### [Directions for this task]
Can you transcribe every entry word for word, skipping the images?
[Source data Boundary: Start]
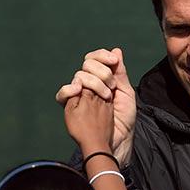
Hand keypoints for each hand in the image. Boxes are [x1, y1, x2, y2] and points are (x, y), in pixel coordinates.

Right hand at [56, 48, 136, 165]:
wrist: (120, 138)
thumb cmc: (125, 118)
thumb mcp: (126, 92)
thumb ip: (120, 72)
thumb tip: (116, 50)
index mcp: (101, 79)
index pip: (95, 59)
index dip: (102, 56)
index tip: (113, 61)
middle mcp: (89, 85)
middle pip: (86, 65)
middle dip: (102, 71)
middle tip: (112, 86)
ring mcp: (80, 95)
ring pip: (78, 77)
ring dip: (93, 82)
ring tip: (106, 96)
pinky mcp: (71, 108)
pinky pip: (63, 94)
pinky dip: (68, 89)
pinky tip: (79, 90)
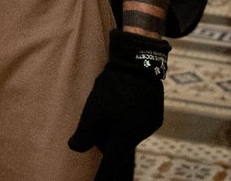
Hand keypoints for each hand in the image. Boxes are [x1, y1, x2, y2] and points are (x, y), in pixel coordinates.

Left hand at [68, 29, 169, 173]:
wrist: (139, 62)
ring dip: (118, 125)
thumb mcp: (93, 109)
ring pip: (127, 134)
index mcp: (123, 138)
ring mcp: (150, 127)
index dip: (103, 178)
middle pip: (117, 146)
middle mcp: (139, 136)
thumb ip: (83, 133)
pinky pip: (137, 123)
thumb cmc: (113, 87)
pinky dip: (128, 117)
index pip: (110, 166)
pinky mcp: (156, 116)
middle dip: (106, 136)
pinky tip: (126, 98)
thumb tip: (74, 148)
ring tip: (114, 100)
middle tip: (99, 113)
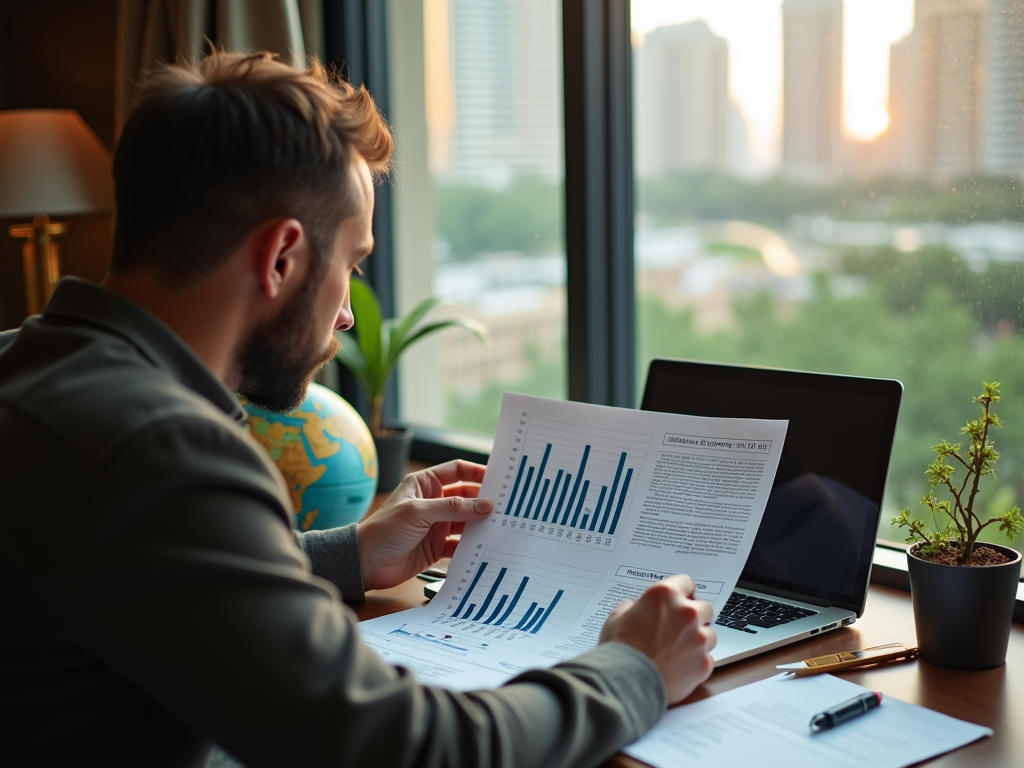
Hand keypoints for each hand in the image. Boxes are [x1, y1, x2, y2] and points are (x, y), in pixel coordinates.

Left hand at [357, 460, 491, 590]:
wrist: (365, 564)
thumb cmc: (384, 530)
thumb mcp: (418, 512)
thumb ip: (452, 508)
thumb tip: (484, 504)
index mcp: (425, 485)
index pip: (457, 472)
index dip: (477, 472)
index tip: (498, 478)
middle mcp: (433, 503)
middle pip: (466, 497)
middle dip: (484, 501)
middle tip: (506, 506)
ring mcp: (436, 525)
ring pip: (466, 521)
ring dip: (480, 524)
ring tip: (501, 527)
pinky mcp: (437, 547)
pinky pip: (460, 544)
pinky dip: (472, 546)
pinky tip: (485, 548)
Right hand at [598, 574, 715, 703]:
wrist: (624, 683)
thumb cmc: (619, 649)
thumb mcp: (617, 617)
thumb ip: (634, 608)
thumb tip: (636, 610)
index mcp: (665, 595)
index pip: (686, 582)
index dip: (682, 591)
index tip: (680, 599)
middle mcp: (686, 613)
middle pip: (704, 607)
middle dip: (694, 615)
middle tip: (679, 626)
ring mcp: (698, 639)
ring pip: (710, 633)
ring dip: (698, 639)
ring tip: (679, 649)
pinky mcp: (703, 664)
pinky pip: (708, 658)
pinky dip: (697, 661)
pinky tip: (680, 665)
[Source data Boundary: End]
### [Exercise answer]
Hand keypoints for each hand in the image. Boxes are [x1, y1, x2, y2] and points are (x, y), in pixel coordinates.

Right hand at [56, 48, 136, 165]:
wrist: (120, 138)
thumb cmc: (125, 118)
thumb mcp: (126, 92)
thumb ip: (120, 72)
thumb tip: (116, 50)
index mcp: (101, 79)
index pip: (95, 59)
index dip: (102, 56)
index tip: (113, 61)
middle mcp: (89, 85)
middle pip: (86, 65)
middle dip: (102, 71)
middle tip: (112, 86)
ring mcp: (80, 95)
ring pip: (78, 77)
ring dip: (93, 82)
ring tip: (106, 96)
pinky mcp: (71, 108)
pinky pip: (63, 94)
pinky dip: (68, 89)
pinky tip: (79, 90)
Hand keypoints for each hand in the image. Boxes are [x1, y1, x2, y2] and points are (x, y), in pixel coordinates.

Left hand at [68, 29, 169, 173]:
wrist: (139, 62)
ring dip: (118, 125)
thumb mcp: (93, 109)
ring pip: (127, 134)
index mcp: (123, 138)
ring mcp: (150, 127)
index dip: (103, 178)
middle pip: (117, 146)
middle mcp: (139, 136)
thumb ip: (83, 133)
pinky pip: (137, 123)
thumb cmc: (113, 87)
pinky dip: (128, 117)
index pip: (110, 166)
pinky mcp: (156, 116)
middle dip: (106, 136)
pinky tip: (126, 98)
thumb tip: (74, 148)
ring tip: (114, 100)
middle tip: (99, 113)
Hand keypoints for each hand in the image. Boxes are [x1, y1, x2, y2] and points are (x, y), in pixel coordinates.

Left hand at [357, 460, 491, 590]:
wrist: (365, 564)
thumb cmc: (384, 530)
thumb mcp: (418, 512)
thumb ip: (452, 508)
thumb tip: (484, 504)
index mcp: (425, 485)
index pip: (457, 472)
index dip: (477, 472)
index tip: (498, 478)
middle mcp: (433, 503)
middle pip: (466, 497)
middle dip: (484, 501)
middle tip: (506, 506)
ring mcp: (436, 525)
ring pip: (466, 521)
ring dip: (480, 524)
ring tip: (501, 527)
pinky mcp: (437, 547)
pinky pip: (460, 544)
pinky dip: (472, 546)
pinky tip: (485, 548)
Right hand at [598, 574, 715, 703]:
wrist: (624, 683)
thumb cmc: (619, 649)
thumb mcp: (617, 617)
thumb ip: (634, 608)
thumb tip: (636, 610)
index mcp: (665, 595)
index pip: (686, 582)
index dip: (682, 591)
index tip: (680, 599)
middle mcp: (686, 613)
middle pip: (704, 607)
middle dip: (694, 615)
middle tip: (679, 626)
ring mcp: (698, 639)
ring pip: (710, 633)
ring dip: (698, 639)
ring tip: (679, 649)
pinky mcp: (703, 664)
pinky pip: (708, 658)
pinky dip: (697, 661)
pinky tip: (680, 665)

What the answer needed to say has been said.